◆ ABOUT THIS TASK
Quote verbatim every line from the one containing "default (too slow)" through the end of the entries.

Extracted data entries
▼▼▼

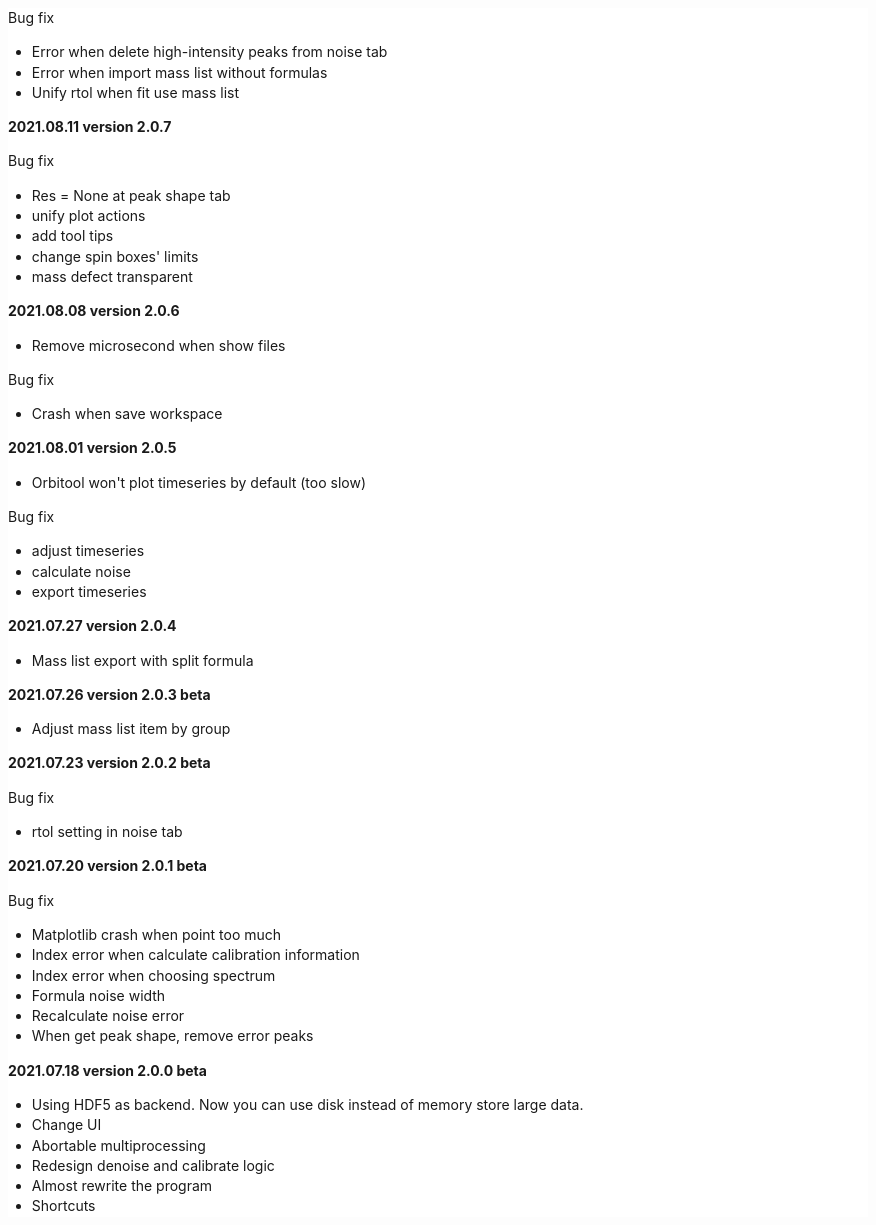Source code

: Bug fix
+ Error when delete high-intensity peaks from noise tab
+ Error when import mass list without formulas
+ Unify rtol when fit use mass list


**2021.08.11 version 2.0.7**

Bug fix
+ Res = None at peak shape tab
+ unify plot actions
+ add tool tips
+ change spin boxes' limits
+ mass defect transparent


**2021.08.08 version 2.0.6**

+ Remove microsecond when show files

Bug fix
+ Crash when save workspace

**2021.08.01 version 2.0.5**

+ Orbitool won't plot timeseries by default (too slow)

Bug fix
+ adjust timeseries
+ calculate noise
+ export timeseries

**2021.07.27 version 2.0.4**

+ Mass list export with split formula

**2021.07.26 version 2.0.3 beta**

+ Adjust mass list item by group

**2021.07.23 version 2.0.2 beta**

Bug fix
+ rtol setting in noise tab

**2021.07.20 version 2.0.1 beta**

Bug fix
+ Matplotlib crash when point too much
+ Index error when calculate calibration information
+ Index error when choosing spectrum
+ Formula noise width
+ Recalculate noise error
+ When get peak shape, remove error peaks

**2021.07.18 version 2.0.0 beta**

+ Using HDF5 as backend. Now you can use disk instead of memory store large data.
+ Change UI
+ Abortable multiprocessing
+ Redesign denoise and calibrate logic
+ Almost rewrite the program
+ Shortcuts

▲▲▲

◆ SOLUTION
+ Orbitool won't plot timeseries by default (too slow)

Bug fix
+ adjust timeseries
+ calculate noise
+ export timeseries

**2021.07.27 version 2.0.4**

+ Mass list export with split formula

**2021.07.26 version 2.0.3 beta**

+ Adjust mass list item by group

**2021.07.23 version 2.0.2 beta**

Bug fix
+ rtol setting in noise tab

**2021.07.20 version 2.0.1 beta**

Bug fix
+ Matplotlib crash when point too much
+ Index error when calculate calibration information
+ Index error when choosing spectrum
+ Formula noise width
+ Recalculate noise error
+ When get peak shape, remove error peaks

**2021.07.18 version 2.0.0 beta**

+ Using HDF5 as backend. Now you can use disk instead of memory store large data.
+ Change UI
+ Abortable multiprocessing
+ Redesign denoise and calibrate logic
+ Almost rewrite the program
+ Shortcuts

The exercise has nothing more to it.